Le dessin de Chappatte paru en une du Temps le mercredi 16 septembre est hilarant. C’est Blocher qui brandit une des affiches de la campagne en faveur de l’initiative dite de limitation, celle qui dit qu’en Suisse «on est trop serrés», sur la grande terrasse déserte de sa villa donnant sur le lac de Zurich désert, au bord de sa piscine déserte.

Je l’attendais, ce dessin, depuis il y a une quinzaine de jours, quand j’avais vu cette même affiche collée à un tronc d’arbre au bord d’une route de campagne déserte dans l’arrière-pays vaudois, entre deux villages dont la population semblait atteindre péniblement les quatre personnes. Sauf que Chappatte s’est trop fié à son sens de l’orthographe et n’a pas reproduit l’affiche à l’identique.

Sur l’affiche originale, il est écrit «On est trop serré», sans s, et, croyez-le ou pas, bien avant la parution du dessin de Chappatte j’avais été suffisamment intriguée par ce qui me paraissait une anomalie orthographique pour me lancer dans une recherche sur les règles de l’accord du pronom on. D’après l’Académie française, si le on désigne des personnes indéterminées, on n’accorde pas (exemple :« On n’est pas sûr d’y arriver»). Par contre, si les personnes en question sont identifiables, il faut accorder (exemple : «On est arrivés très tôt», où le on est l’équivalent de nous).

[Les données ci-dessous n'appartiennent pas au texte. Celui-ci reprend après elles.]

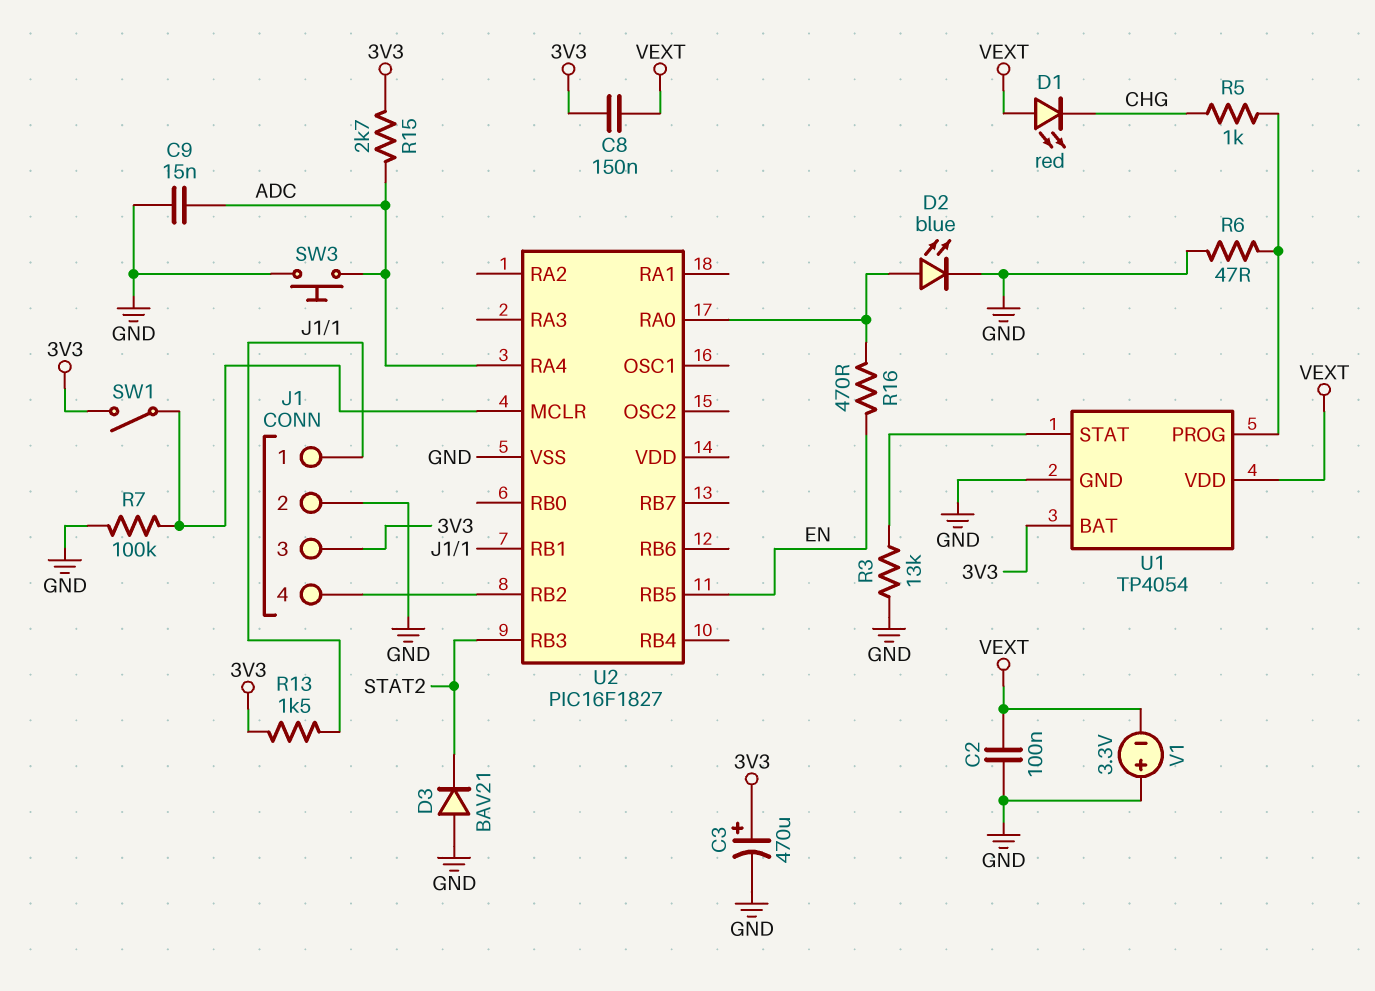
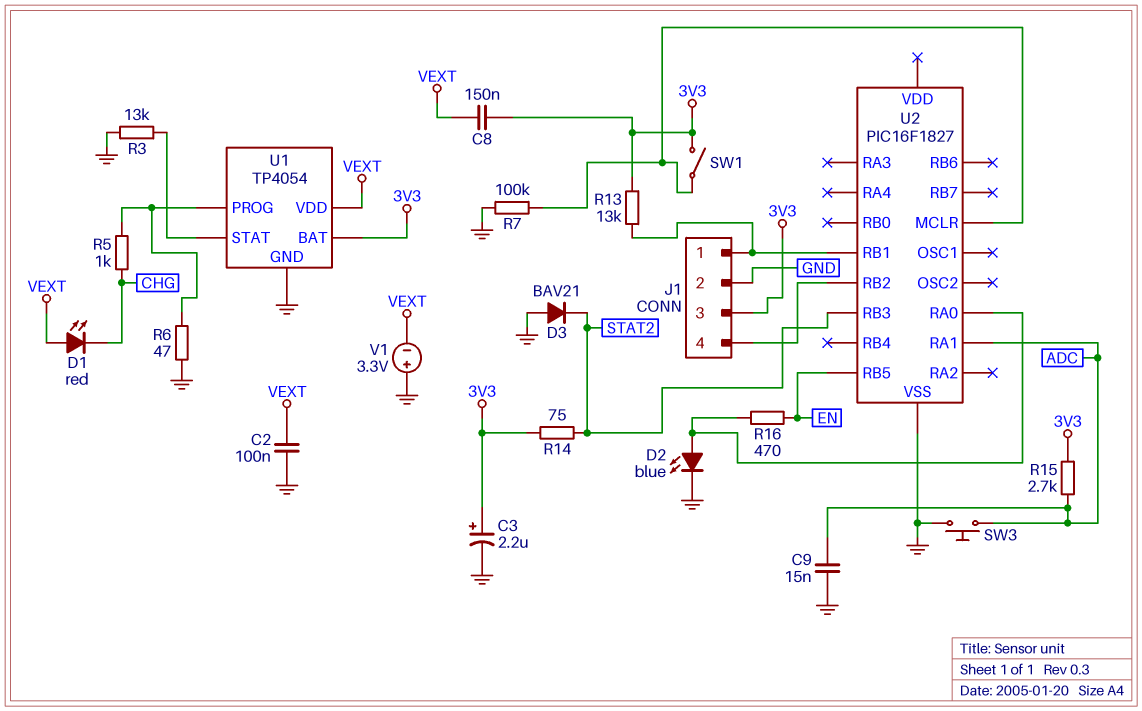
C3: 470uF (plus 3V3, minus GND) -> 2.2uF (plus 3V3, minus GND)
R13: 1.5k (3V3, J1/1) -> 13k (3V3, J1/1)
R14: none -> 75 (3V3, STAT2)
U2 pin RA1: none -> ADC
U2 pin RA4: ADC -> none

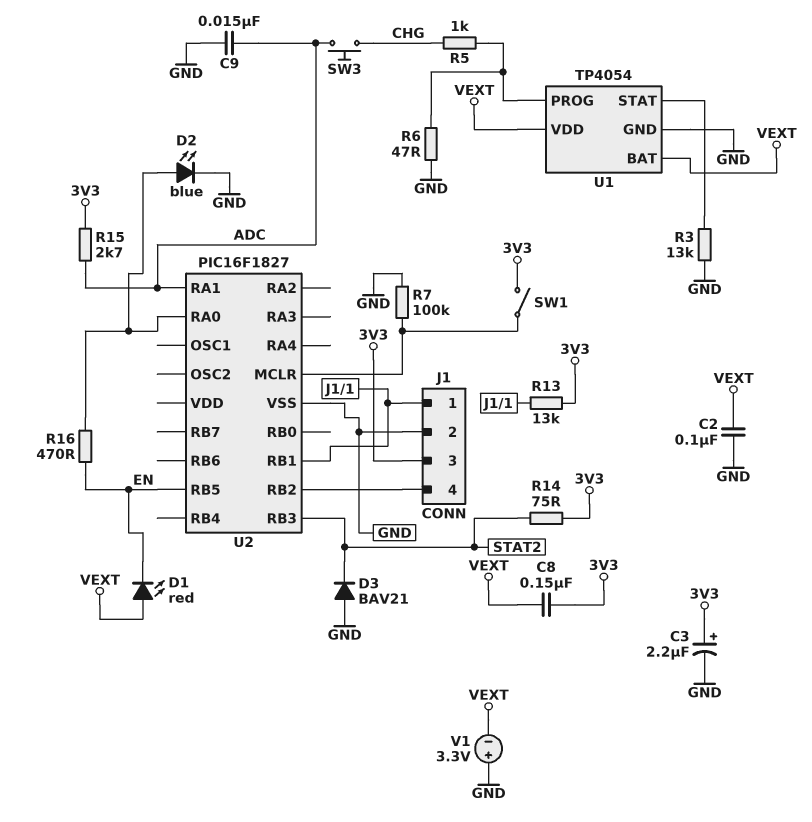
D1: LED red (A VEXT, K CHG) -> LED red (A VEXT, K EN)
SW3: button (ADC, GND) -> button (ADC, CHG)
U1 pin BAT: 3V3 -> VEXT

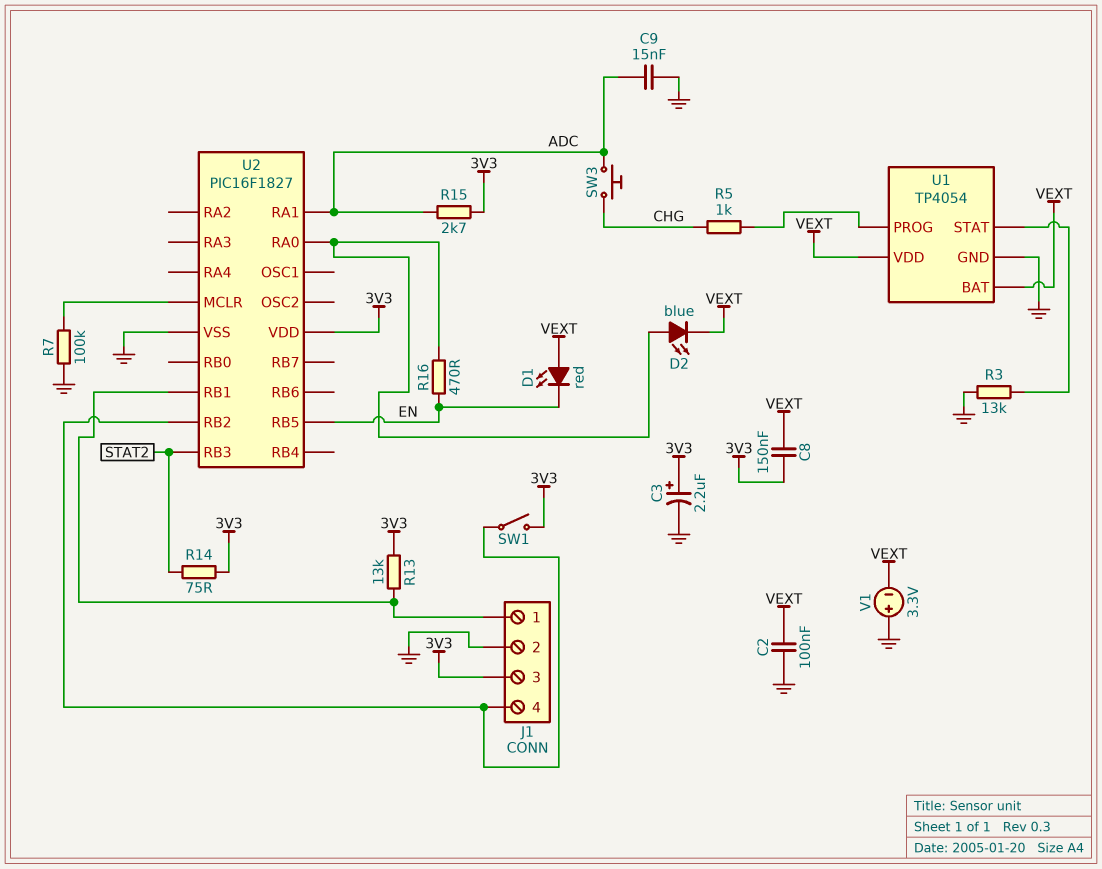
D2: LED blue (A U2/RA0, K GND) -> LED blue (A U2/RA0, K VEXT)
D3: diode BAV21 (A GND, K STAT2) -> none
R6: 47 (GND, U1/PROG) -> none
SW1: switch (3V3, U2/MCLR) -> switch (3V3, J1/4)
U2 pin VDD: none -> 3V3

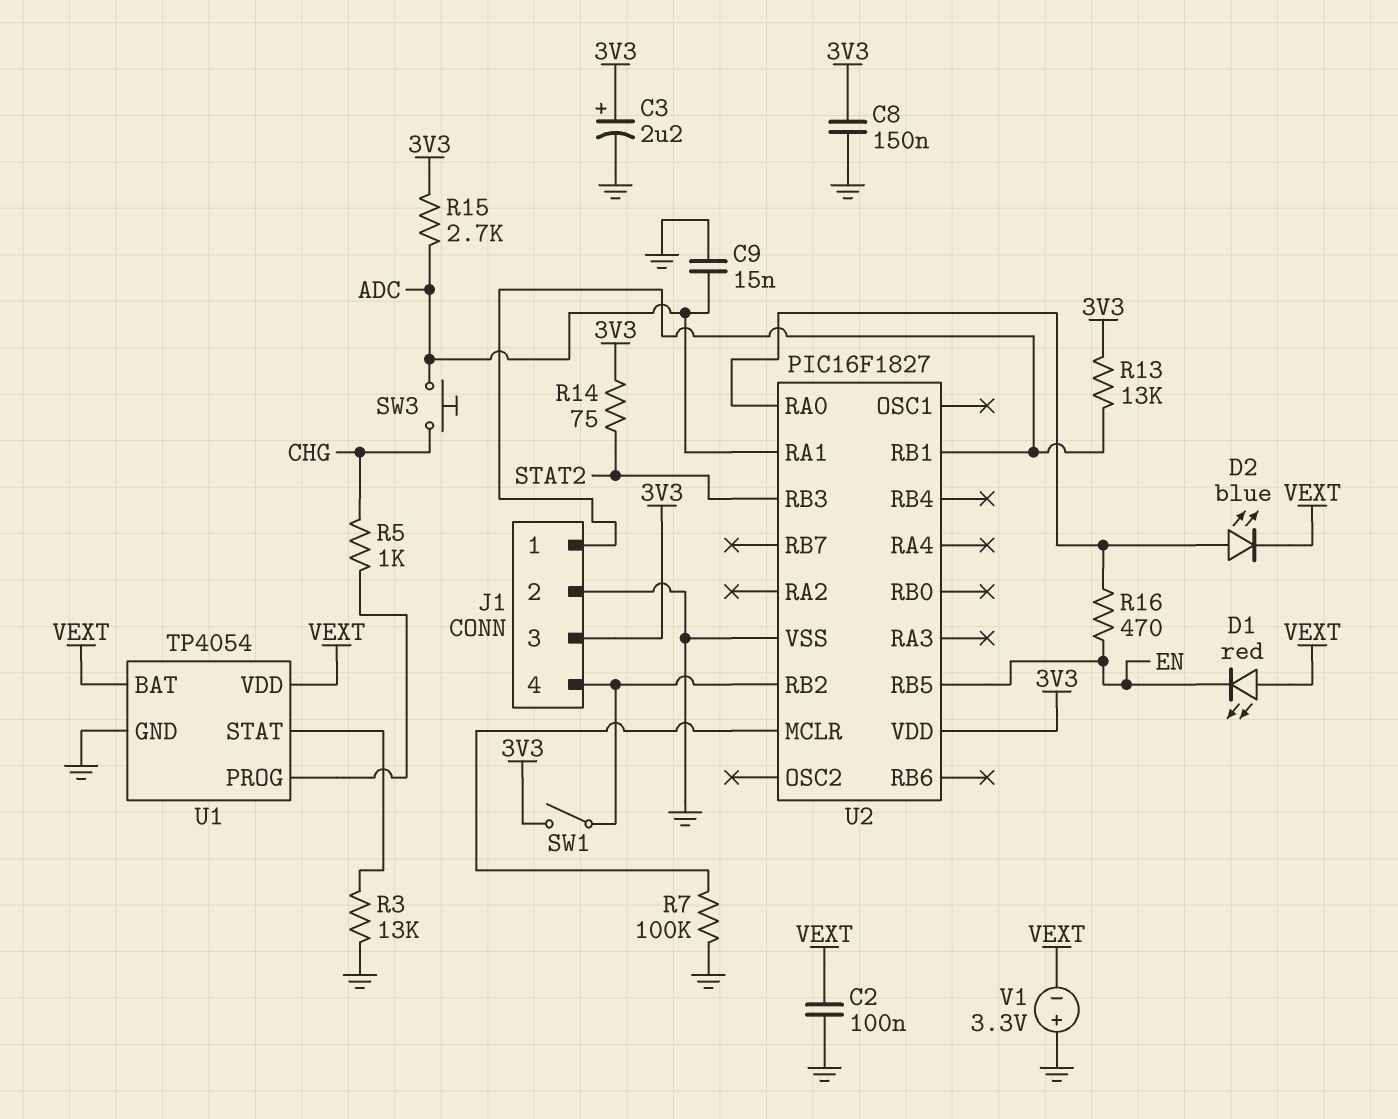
C8: 150nF (3V3, VEXT) -> 150nF (3V3, GND)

Remarquez que je suis loin de prendre pour paroles d’Evangile les règles de l’Académie française, qui continue à confondre le masculin et le neutre et qui, probablement, imagine sans s’émouvoir que les personnes arrivées très tôt, dans son exemple, pourraient être 99 femmes et un chien. Mais tout de même, il y a là-dedans du grain à moudre. Si le on de l’UDC désigne, allez, les Suisses et les Suissesses, l’absence du s est quand même une faute d’orthographe, que Chappatte a rectifiée probablement sans s’en rendre compte.

Curieuse coïncidence, je tombe ces jours sur la même problématique orthographique dans une publication émanant du bord opposé du spectre politique, le texte du mouvement Grève du climat paru dans le livre collectif «Tumulte postcorona. Les crises, en sortir et bifurquer» (éd. d’en bas). Le titre de ce texte reprend un des slogans- phares du mouvement,sous une forme politiquement correcte:«On est plus chaud, plus chauds, plus chaudes que le climat». Grammaticalement, on coupe la poire en deux, et comme titre percutant, on a vu mieux.

Morale de l’histoire : en politique, il vaudrait mieux éviter le on  en cas d’incertitude sur qui est le nous que le on prétend remplacer.